→ Task to carry out
Lines with the word "Courtyard" are the answer; copy each of them from the data below.

Start of Raw data

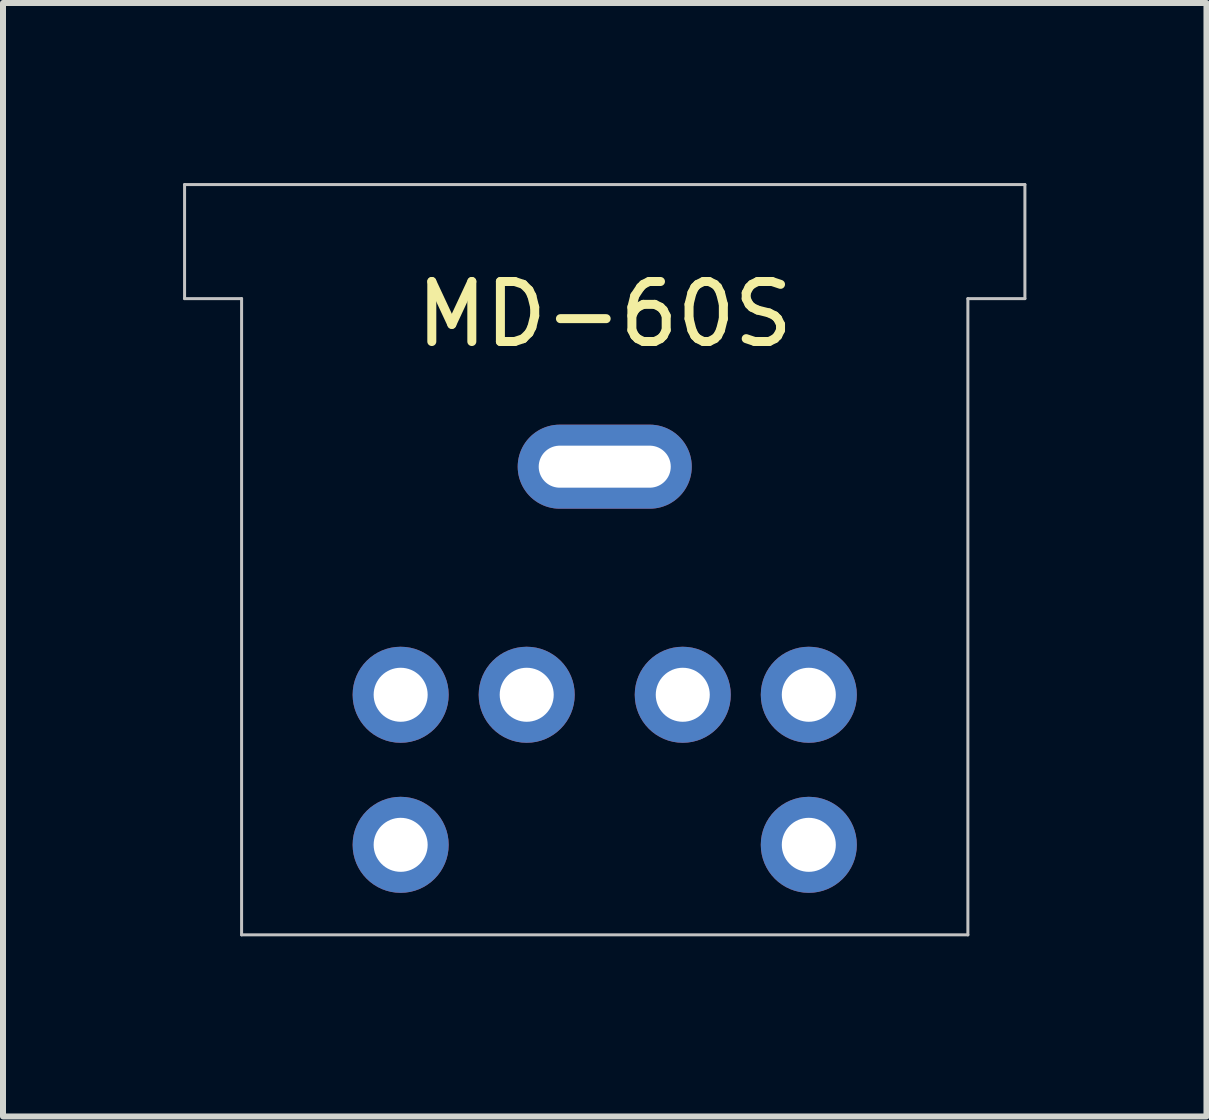
<source format=kicad_pcb>
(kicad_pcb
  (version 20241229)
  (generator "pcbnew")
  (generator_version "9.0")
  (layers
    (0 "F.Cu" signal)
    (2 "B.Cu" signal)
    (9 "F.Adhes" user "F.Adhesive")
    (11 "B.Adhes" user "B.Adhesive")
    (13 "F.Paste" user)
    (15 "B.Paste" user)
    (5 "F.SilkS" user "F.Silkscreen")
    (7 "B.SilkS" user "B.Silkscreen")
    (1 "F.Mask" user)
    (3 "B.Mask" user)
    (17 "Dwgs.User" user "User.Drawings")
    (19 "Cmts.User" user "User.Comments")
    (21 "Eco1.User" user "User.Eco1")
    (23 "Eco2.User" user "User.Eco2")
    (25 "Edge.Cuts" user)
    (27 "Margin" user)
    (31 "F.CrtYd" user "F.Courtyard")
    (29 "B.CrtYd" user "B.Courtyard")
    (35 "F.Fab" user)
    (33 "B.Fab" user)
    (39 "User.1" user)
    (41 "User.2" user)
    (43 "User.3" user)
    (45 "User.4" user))
  (footprint "MD-60S"
    (layer "F.Cu")
    (at 7.025 4.725)
    (property "Reference" "MD-60S" (at 0 -2.54 0) (layer "F.SilkS") (effects (font (size 1 1) (thickness 0.15))))
    (attr through_hole)
    (fp_line (start -7 -4.7) (end -7 -2.8) (stroke (width 0.05) (type solid)) (layer "Dwgs.User"))
    (fp_line (start -7 -2.8) (end -6.05 -2.8) (stroke (width 0.05) (type solid)) (layer "Dwgs.User"))
    (fp_line (start -6.05 -2.8) (end -6.05 7.8) (stroke (width 0.05) (type solid)) (layer "Dwgs.User"))
    (fp_line (start -6.05 7.8) (end 6.05 7.8) (stroke (width 0.05) (type solid)) (layer "Dwgs.User"))
    (fp_line (start 6.05 -2.8) (end 7 -2.8) (stroke (width 0.05) (type solid)) (layer "Dwgs.User"))
    (fp_line (start 6.05 7.8) (end 6.05 -2.8) (stroke (width 0.05) (type solid)) (layer "Dwgs.User"))
    (fp_line (start 7 -4.7) (end -7 -4.7) (stroke (width 0.05) (type solid)) (layer "Dwgs.User"))
    (fp_line (start 7 -4.7) (end 7 -2.8) (stroke (width 0.05) (type solid)) (layer "Dwgs.User"))
    (pad "1" thru_hole circle (at -1.3 3.8) (size 1.6 1.6) (drill 0.9) (layers "*.Cu" "*.Mask"))
    (pad "2" thru_hole circle (at 1.3 3.8) (size 1.6 1.6) (drill 0.9) (layers "*.Cu" "*.Mask"))
    (pad "3" thru_hole circle (at -3.4 3.8) (size 1.6 1.6) (drill 0.9) (layers "*.Cu" "*.Mask"))
    (pad "4" thru_hole circle (at 3.4 3.8) (size 1.6 1.6) (drill 0.9) (layers "*.Cu" "*.Mask"))
    (pad "5" thru_hole circle (at -3.4 6.3) (size 1.6 1.6) (drill 0.9) (layers "*.Cu" "*.Mask"))
    (pad "6" thru_hole circle (at 3.4 6.3) (size 1.6 1.6) (drill 0.9) (layers "*.Cu" "*.Mask"))
    (pad "7" thru_hole oval (at 0 0) (size 2.9 1.4) (drill oval 2.2 0.7) (layers "*.Cu" "*.Mask")))
  (gr_rect
    (start -3 -3)
    (end 17.05 15.55)
    (stroke (width 0.1) (type default))
    (fill no)
    (layer "Edge.Cuts")))
</source>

End of Raw data

→ Solution to this problem
    (31 "F.CrtYd" user "F.Courtyard")
    (29 "B.CrtYd" user "B.Courtyard")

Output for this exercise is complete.